Ritchhart thus is advocating for curriculum that is based on students constructing understanding of relevant, challenging, and significant ideas, not delivering insignificant curriculum using engaging activities.

So, if we can agree that to authentically engage students, we need the right combination of engagement strategies and relevant and significant curriculum that is based on understanding big ideas, what are these ideas that are worth knowing about?

In the International Baccalaureate's (IB) Primary Years Program (PYP), the answer is to design a concept-driven curriculum; a curriculum where the understanding of significant ideas is more important than the memorization of isolated facts.

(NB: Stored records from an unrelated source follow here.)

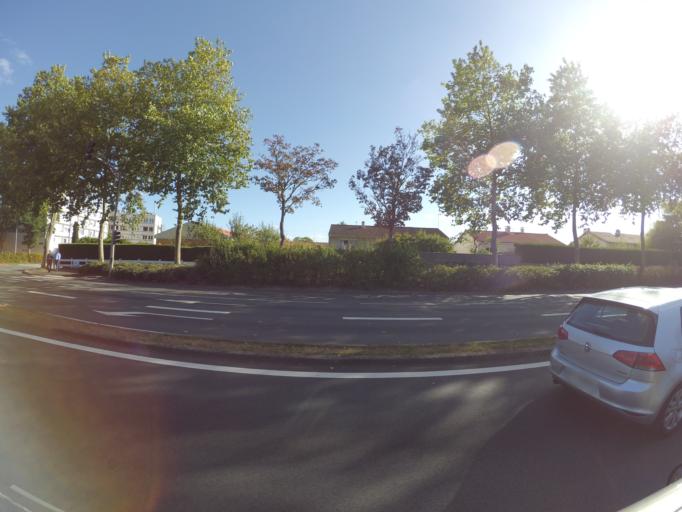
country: FR
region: Pays de la Loire
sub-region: Departement de Maine-et-Loire
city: Cholet
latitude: 47.0444
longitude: -0.8818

H. Lynn Erickson writes in her book Concept-Based Curriculum and Instruction for the Thinking Classroom that concepts are timeless, abstract, universal, and transferrable (p. 31). But there are many big ideas worth knowing that fit this description. How are we to know which ones to teach?

Grant Wiggins and Jay McTighe suggest a list of transferable concepts in their 2005 book Understanding by Design (p. 74). They also give tips for finding big ideas within the state academic standards. Erickson echoes this idea by suggesting using the stem, "The student understands that ..." to identify concepts in state standards. She notes that this lead-in phrase "sets up the structure for a generalization sentence - two or more concepts stated in a relationship," (p. 52).

The more I work with teachers at identifying concepts - that is, ideas worth teaching - the more I think that another way to "test" to see if the idea you're considering is a concept is to consider how important the idea is to adults. If adults are continuously wrestling with the particular idea, chances are you're working with a concept.

The bottom line is this: as long as our elementary curriculum is exclusively delivered separately in reading and math blocks with little time dedicated to learning literacy and mathematical processes and strategies in the context of constructing understanding of key and related concepts within the PYP units of inquiry, our students will never truly be engaged with any of it and standardized test scores will continue to lag.

Engagement is more than students paying attention and being busy. In order for students to internalize literacy and math processes and knowledge concepts, they must be taught in the context of learning real-world big ideas; ideas that are timeless, abstract, universal, transferable, and still being discussed by adults.

When we begin to deliver this kind of engaging, authentic curriculum, coupled with employing engagement strategies designed at getting students actively and meaningfully thinking, talking, and working, we will start to see increases in levels of authentic student engagement and increases in standardized test scores soon will follow.